Angeklagter reagiert explosiv
Für die Kammer stand nach der Beweisaufnahme fest, dass das Feuer vorsätzlich gelegt wurde. Das hätten Experten der Kriminaltechnik anschaulich und nachvollziehbar dargelegt. Demnach sei ein technischer Defekt als Brandursache auszuschließen. Vielmehr konnte eine Stelle an einer der Matratzen im Zimmer als Brandherd ausgemacht werden. Den Vorsatz sieht die Kammer in Zeugenaussagen begründet, wonach der Angeklagte in den Tagen vor dem Vorfall schlechte Nachrichten bekommen haben soll. Darauf habe er schon am Vortag des Brandes mit der Zerstörung einiger Geräte in der Gemeinschaftsküche und im Bad reagiert. Zudem habe der psychiatrische Gutachter bestätigt, dass eine Brandstiftung als Reaktion auf eine empfundene Ungerechtigkeit für den Angeklagten nicht wesensfremd sei. So habe er auch in der Untersuchungshaft immer wieder aggressiv und explosiv reagiert. Mehrfach habe er mit Essen geworfen und sein Bett so stark gegen die Metalltür seiner Zelle gerammt, dass die Zarge beschädigt wurde.
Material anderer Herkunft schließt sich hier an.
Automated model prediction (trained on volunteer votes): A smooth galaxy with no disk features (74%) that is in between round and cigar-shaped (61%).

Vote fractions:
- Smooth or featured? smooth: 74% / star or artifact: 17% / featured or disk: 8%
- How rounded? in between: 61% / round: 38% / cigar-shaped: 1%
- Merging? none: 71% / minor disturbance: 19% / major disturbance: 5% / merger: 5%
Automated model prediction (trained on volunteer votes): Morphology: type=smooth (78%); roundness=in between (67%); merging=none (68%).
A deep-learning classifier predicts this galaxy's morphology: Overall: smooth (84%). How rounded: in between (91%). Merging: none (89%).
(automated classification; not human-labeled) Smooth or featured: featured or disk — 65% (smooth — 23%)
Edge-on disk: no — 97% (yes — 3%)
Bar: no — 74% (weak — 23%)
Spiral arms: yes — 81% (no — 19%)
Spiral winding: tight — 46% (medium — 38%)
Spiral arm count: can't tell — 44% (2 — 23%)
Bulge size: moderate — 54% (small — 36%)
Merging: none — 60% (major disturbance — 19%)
Strafmindernd habe sich ausgewirkt, dass der durch das Feuer entstandene Schaden mit 15 000 Euro recht gering gewesen sei. Wobei das allerdings dem schnellen Eingreifen der anderen Bewohner zu verdanken sei. Zudem sei die Tat aller Wahrscheinlichkeit nach spontan und nicht geplant gewesen. Auch die vom Psychiater diagnostizierte Anpassungsstörung wirkte sich nach Angaben der Kammer zugunsten des Angeklagten aus. Andererseits sei der Mann vorbestraft und erst elf Monate vor der Tat aus der Haft entlassen worden. Auch dass mehrere Personen leicht verletzt wurden, sprach gegen den Angeklagten.
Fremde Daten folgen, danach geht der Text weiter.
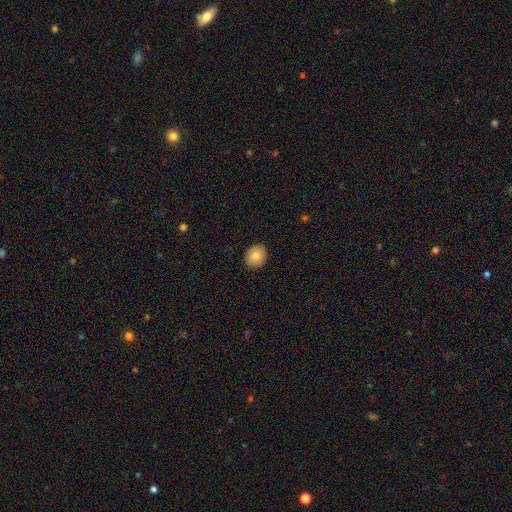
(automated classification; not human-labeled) Morphology: type=smooth (78%); roundness=round (68%); merging=none (90%).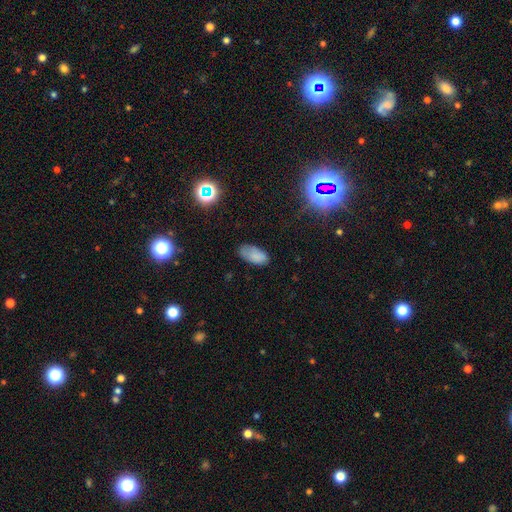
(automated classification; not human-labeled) The model was most divided on "merging": none: 67%, minor disturbance: 25%, major disturbance: 7%, merger: 2%. More confident: how rounded — in between (94%); smooth or featured — smooth (83%).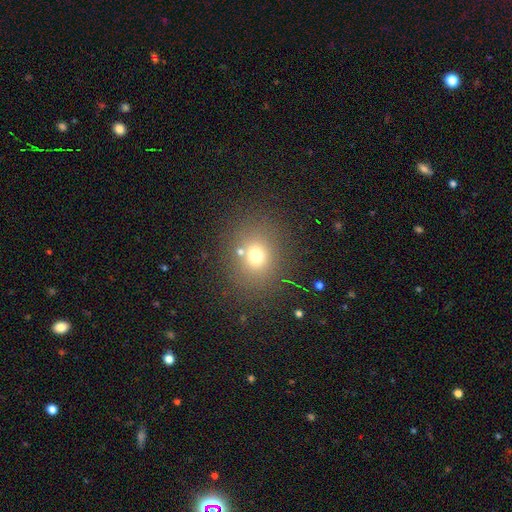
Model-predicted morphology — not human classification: A smooth galaxy with no disk features (69%) that is round (71%).

Vote fractions:
- Smooth or featured? smooth: 69% / star or artifact: 20% / featured or disk: 11%
- How rounded? round: 71% / in between: 28% / cigar-shaped: 1%
- Merging? none: 79% / minor disturbance: 9% / merger: 7% / major disturbance: 5%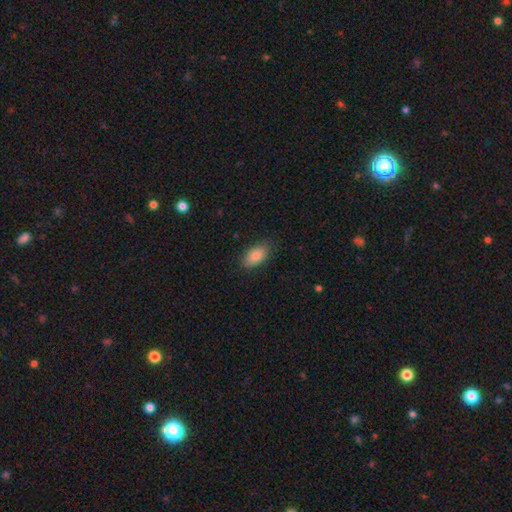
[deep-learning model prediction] Smooth or featured?
  - smooth: 83% *
  - featured or disk: 9%
  - star or artifact: 8%
How rounded?
  - in between: 91% *
  - cigar-shaped: 4%
  - round: 4%
Merging?
  - none: 84% *
  - minor disturbance: 12%
  - major disturbance: 3%
  - merger: 1%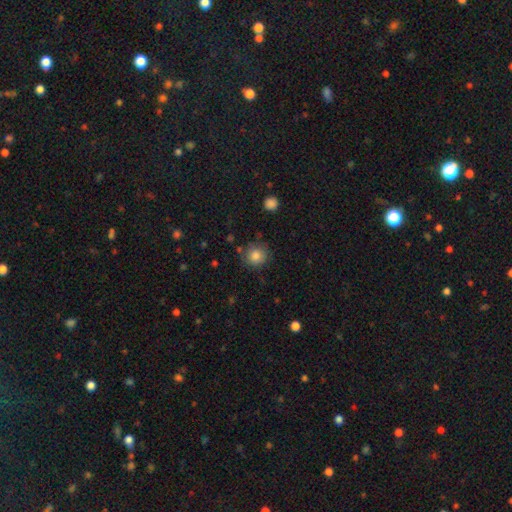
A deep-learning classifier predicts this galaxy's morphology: Smooth or featured?
  - smooth: 84% *
  - star or artifact: 10%
  - featured or disk: 6%
How rounded?
  - round: 91% *
  - in between: 8%
  - cigar-shaped: 1%
Merging?
  - none: 82% *
  - minor disturbance: 11%
  - major disturbance: 4%
  - merger: 3%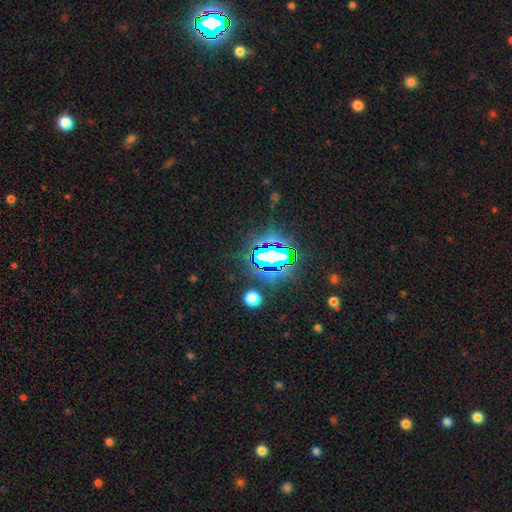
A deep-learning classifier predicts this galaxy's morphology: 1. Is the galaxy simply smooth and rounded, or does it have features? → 73% star or artifact, 15% smooth, 11% featured or disk.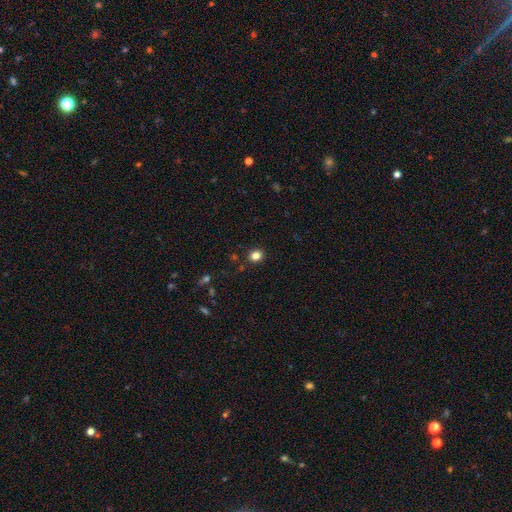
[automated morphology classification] Smooth or featured? smooth (82%)
How rounded? round (66%)
Merging? none (88%)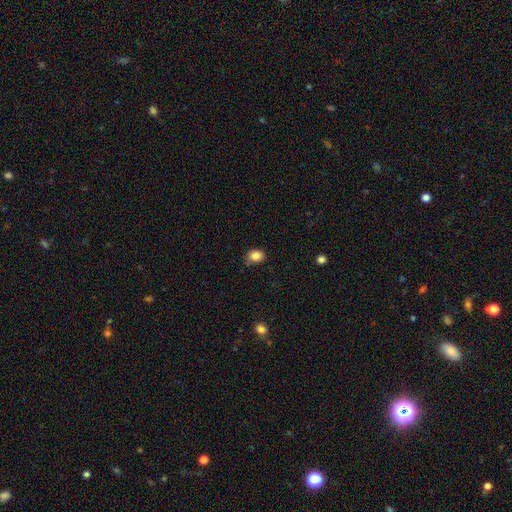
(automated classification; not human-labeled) This is clearly a smooth galaxy (85%). How rounded: possibly in between (56%). Merging: likely none (73%).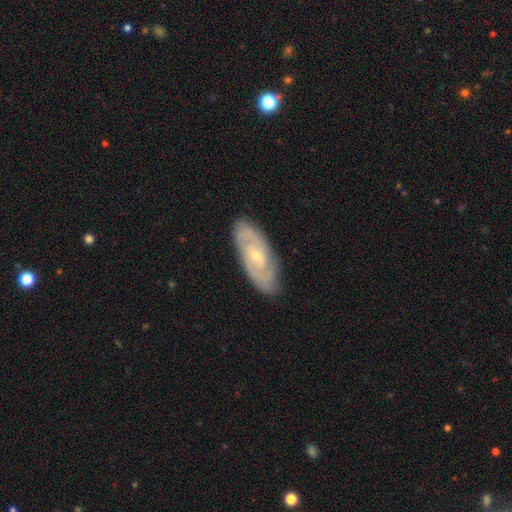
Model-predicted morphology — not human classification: Smooth or featured? featured or disk (81%)
Edge-on disk? no (91%)
Bar? no (64%)
Spiral arms? yes (92%)
Spiral winding? tight (62%)
Spiral arm count? 2 (57%)
Bulge size? small (70%)
Merging? none (83%)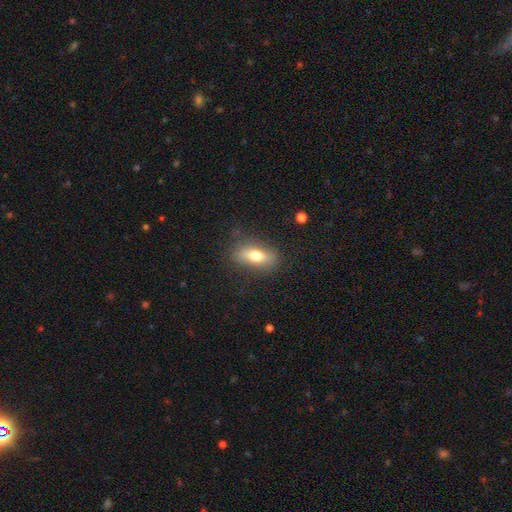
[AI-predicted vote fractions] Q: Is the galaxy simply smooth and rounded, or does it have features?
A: smooth — 69%.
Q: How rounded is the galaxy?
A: in between — 74%.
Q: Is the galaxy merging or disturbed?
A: none — 79%.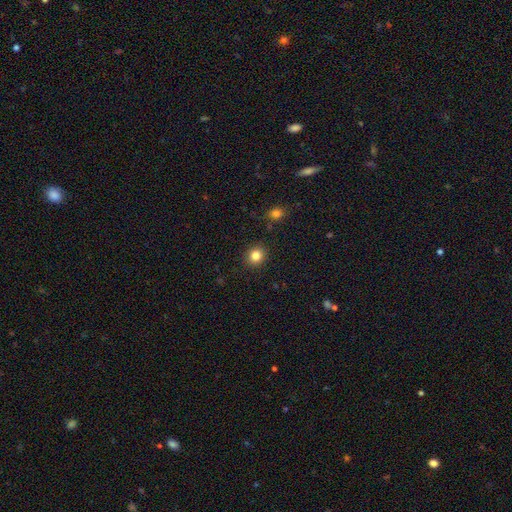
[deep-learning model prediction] Morphology: type=smooth (83%); roundness=round (80%); merging=none (89%).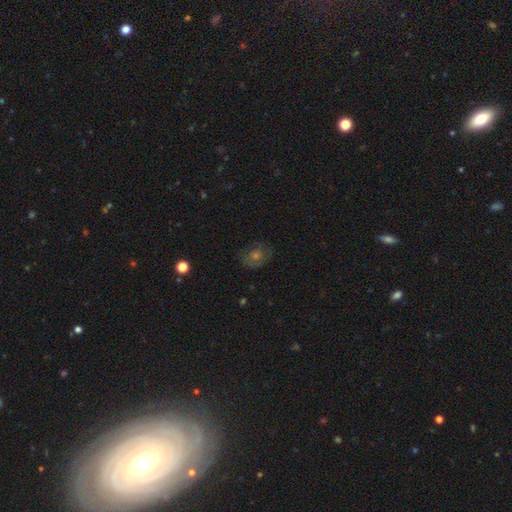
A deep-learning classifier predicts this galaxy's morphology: smooth-or-featured: smooth: 40% | featured or disk: 36% | star or artifact: 24%
  merging: none: 74% | minor disturbance: 16% | major disturbance: 8% | merger: 1%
Verteidiger kritisiert Gutachter
Die Kammer blieb mit ihrem Urteil hinter der Forderung der Staatsanwaltschaft von drei Jahren und drei Monaten zurück. Der Verteidiger hatte einen Freispruch gefordert, zumal niemand seinen Mandanten beim Legen des Brandes gesehen hatte. „Man kann es durchaus so werten, dass der Angeklagte als Einziger infrage kommt“, sagte er. Ihn störten aber immer noch Teile der Beweisaufnahme. So gab er beispielsweise zu bedenken, dass es uneinheitliche Angaben zu einem eventuellen Zimmergenossen des Angeklagten gegeben hatte. Dieser hätte sicher auch über einen Schlüssel verfügt. Zudem will der Verteidiger Unterschiede im schriftlichen Gutachten des psychiatrischen Sachverständigen und in dessen abschließenden Ausführungen bemerkt haben. Er habe offenbar zunächst die Unterbringung des Angeklagten aufgrund einer psychischen Störung gefordert. In seinem späteren Vortrag hatte er den 31-Jährigen dann jedoch für voll schuldfähig erklärt.
Das Urteil ist noch nicht rechtskräftig. Der Angeklagte hat nun eine Woche Zeit, über seinen Verteidiger eine Revision zu beantragen. Dieser muss eine Begründung beiliegen.